# Job
Continue the answer below on Gaussian properties, starting after its last line about marginalization.
═════ Extract provided
Answer

Pre-required Knowledge

Linear Transformation of Gaussian: If $x \sim \mathcal{N}(\mu, \Sigma)$ , then $y = Ax + b$ follows $\mathcal{N}(A\mu + b, A \Sigma A^T)$ .
Sum of Independent Gaussians: If $X \sim \mathcal{N}(\mu_X, \sigma_X^2)$ and $Y \sim \mathcal{N}(\mu_Y, \sigma_Y^2)$ are independent, then $Z = X + Y \sim \mathcal{N}(\mu_X + \mu_Y, \sigma_X^2 + \sigma_Y^2)$ .
Marginalization: $\int p(y|f) p(f) df$ .
══════════
═════ Entries supplied
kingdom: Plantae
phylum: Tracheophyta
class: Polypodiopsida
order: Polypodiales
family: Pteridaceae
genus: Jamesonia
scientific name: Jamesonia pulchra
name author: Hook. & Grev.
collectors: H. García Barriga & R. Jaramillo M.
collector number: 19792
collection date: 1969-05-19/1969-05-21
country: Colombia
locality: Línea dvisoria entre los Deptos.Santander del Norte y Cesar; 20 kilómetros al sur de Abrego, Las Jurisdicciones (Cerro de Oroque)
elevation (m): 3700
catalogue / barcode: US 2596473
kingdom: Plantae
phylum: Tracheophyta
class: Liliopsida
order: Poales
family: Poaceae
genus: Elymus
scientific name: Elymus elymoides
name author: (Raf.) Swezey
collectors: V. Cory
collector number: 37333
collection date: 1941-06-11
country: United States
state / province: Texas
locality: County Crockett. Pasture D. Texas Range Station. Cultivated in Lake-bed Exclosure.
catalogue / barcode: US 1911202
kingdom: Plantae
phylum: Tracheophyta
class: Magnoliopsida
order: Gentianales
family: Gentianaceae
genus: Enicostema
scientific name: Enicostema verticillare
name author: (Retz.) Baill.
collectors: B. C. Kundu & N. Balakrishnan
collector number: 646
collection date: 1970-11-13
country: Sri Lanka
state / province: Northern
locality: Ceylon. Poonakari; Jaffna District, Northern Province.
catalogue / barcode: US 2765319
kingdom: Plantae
══════════
# Exercise result
Define $f_*$ : The latent function value is defined as a linear transformation of the parameters:
$f_* = \phi(x_*)^T \theta$
Apply Linear Transformation Property: We know the posterior of $\theta$ is $p(\theta|\mathcal{D}) = \mathcal{N}(\theta | \hat{\mu}_\theta, \hat{\Sigma}_\theta)$ . Using the linear transformation property (where $A = \phi(x_*)^T$ is a row vector):
- Mean: $\mathbb{E}[f_*] = \phi(x_*)^T \mathbb{E}[\theta] = \phi(x_*)^T \hat{\mu}_\theta$
- Variance: $\operatorname{Var}[f_*] = \phi(x_*)^T \operatorname{Cov}[\theta] \phi(x_*) = \phi(x_*)^T \hat{\Sigma}_\theta \phi(x_*)$
Result:
$p(f_* | x_*, \mathcal{D}) = \mathcal{N}(f_* | \hat{\mu}_*, \hat{\sigma}_*^2)$
where $\hat{\mu}_*$ and $\hat{\sigma}_*^2$ match the equations (3.51) and (3.52).

Model Relationship: The observed output is the function value plus noise:
$y_* = f_* + \epsilon_*, \quad \epsilon_* \sim \mathcal{N}(0, \sigma^2)$
Sum of Independent Random Variables: We have the distribution of $f_*$ (from Part 1) and the distribution of $\epsilon_*$ (noise assumption). Since the new noise $\epsilon_*$ is independent of the past data $\mathcal{D}$ (and thus $f_*$ ), the variable $y_*$ is the sum of two independent Gaussian variables.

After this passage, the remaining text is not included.